Mirela war froh, dass Rick und Bobby überhaupt noch mit ihr redeten, auch wenn sie sich beim Gehen stets in einiger Entfernung von ihr und ihrem Gestank hielten. Auf ihre besten Freunde war eben Verlass. Auf Rick, den intelligenten Jungen, der schon seit der ersten Klasse eine gewisse Führungsrolle unter den Gryffindors eingenommen hatte, und Bobby, den unbeholfenen, pummeligen Kerl, bei dem man sich fragte, wie er es mit seinem IQ geschafft hatte, bis in die 7. Klasse versetzt zu werden. Es tat gut, mit ihnen gemeinsam auf den verhassten Lehrer zu schimpfen. "Snape ist gemein!", sagte Bobby in quengeligem Tonfall.
Mirela nickte grimmig.
"Er muss sehr gemein sein", triezte Rick, "wenn sogar du es nach nur sechs Jahren gemerkt hast, Bobby."
Mirela schüttelte den Kopf: "Rick! Lass Bobby in Ruhe und spar deine Wut für Snape auf. Du redest ja fast schon so bissig wie er! Professor McGonagall hatte recht: Manchmal könnte man meinen, an dir wäre ein Slytherin verlorengegangen."

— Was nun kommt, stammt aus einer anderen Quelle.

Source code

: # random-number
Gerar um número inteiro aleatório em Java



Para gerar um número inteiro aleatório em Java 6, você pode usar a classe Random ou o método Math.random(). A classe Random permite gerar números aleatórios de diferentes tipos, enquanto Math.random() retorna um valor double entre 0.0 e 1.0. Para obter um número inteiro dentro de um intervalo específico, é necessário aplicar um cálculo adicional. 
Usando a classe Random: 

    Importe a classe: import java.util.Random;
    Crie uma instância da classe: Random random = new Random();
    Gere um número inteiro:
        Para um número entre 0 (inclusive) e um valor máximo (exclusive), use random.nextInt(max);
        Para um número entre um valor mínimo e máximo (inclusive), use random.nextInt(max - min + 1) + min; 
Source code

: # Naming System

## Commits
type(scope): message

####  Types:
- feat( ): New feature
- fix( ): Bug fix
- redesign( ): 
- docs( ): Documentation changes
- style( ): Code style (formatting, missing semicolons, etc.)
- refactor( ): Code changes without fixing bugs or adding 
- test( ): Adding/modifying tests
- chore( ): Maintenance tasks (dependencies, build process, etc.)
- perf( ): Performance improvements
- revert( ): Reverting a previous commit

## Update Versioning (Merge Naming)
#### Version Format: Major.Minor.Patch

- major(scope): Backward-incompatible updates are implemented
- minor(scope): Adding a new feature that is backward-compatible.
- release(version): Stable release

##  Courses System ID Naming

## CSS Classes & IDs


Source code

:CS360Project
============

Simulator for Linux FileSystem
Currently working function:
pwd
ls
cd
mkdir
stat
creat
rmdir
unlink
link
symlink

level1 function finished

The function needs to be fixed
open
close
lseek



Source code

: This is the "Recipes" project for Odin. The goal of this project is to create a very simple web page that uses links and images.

Doch in manchen Dingen verstand Rick keinen Spaß. Er spuckte auf den Boden und schnaubte verächtlich: "Slytherins! Pfui! Sag so was nicht noch einmal, Mirela, ich stamme aus einer ehrbaren Familie..." Gelangweilt ergänzte Mirela: "... die ihren Ursprung wahrscheinlich direkt bei Godric Gryffindor hat, ich weiß." Rick schaute sie böse aus zusammengekniffenen Augen an. Doch er brachte es nicht fertig, sie in irgendeiner Weise zu bedrohen. Auch wenn ihr Reiz auf ihn heute, dank ihres penetranten Geruchs, deutlich gemindert war, so war sie doch immer noch die vergötterte Halbveela, die ihn und Bobby und alle anderen Jungen zu erbitterten Konkurrenten machte. Rick ballte eine Faust, doch seine Wut war nicht mehr gegen das Mädchen gerichtet, sondern einzig und allein auf Severus Snape: "Eines Tages wird diese Slytherin-Schlange für alles bezahlen, was sie dir und uns angetan hat! Ich finde einen Weg, lass mich nur machen. Im Staub soll er kriechen, wie es sich für eine Schlange gehört!" Mirela in ihrem Zorn tat es gut, das zu hören, und sie stimmte begeistert mit ein: "Ja, eines Tages machen wir Snape fertig, so wie er uns immer fertiggemacht hat!"
"Immer feste druff!", freute sich Bobby mit einem dümmlichen Grinsen.
"Verlasst euch drauf!", sagte Rick leise, ernst und kalt.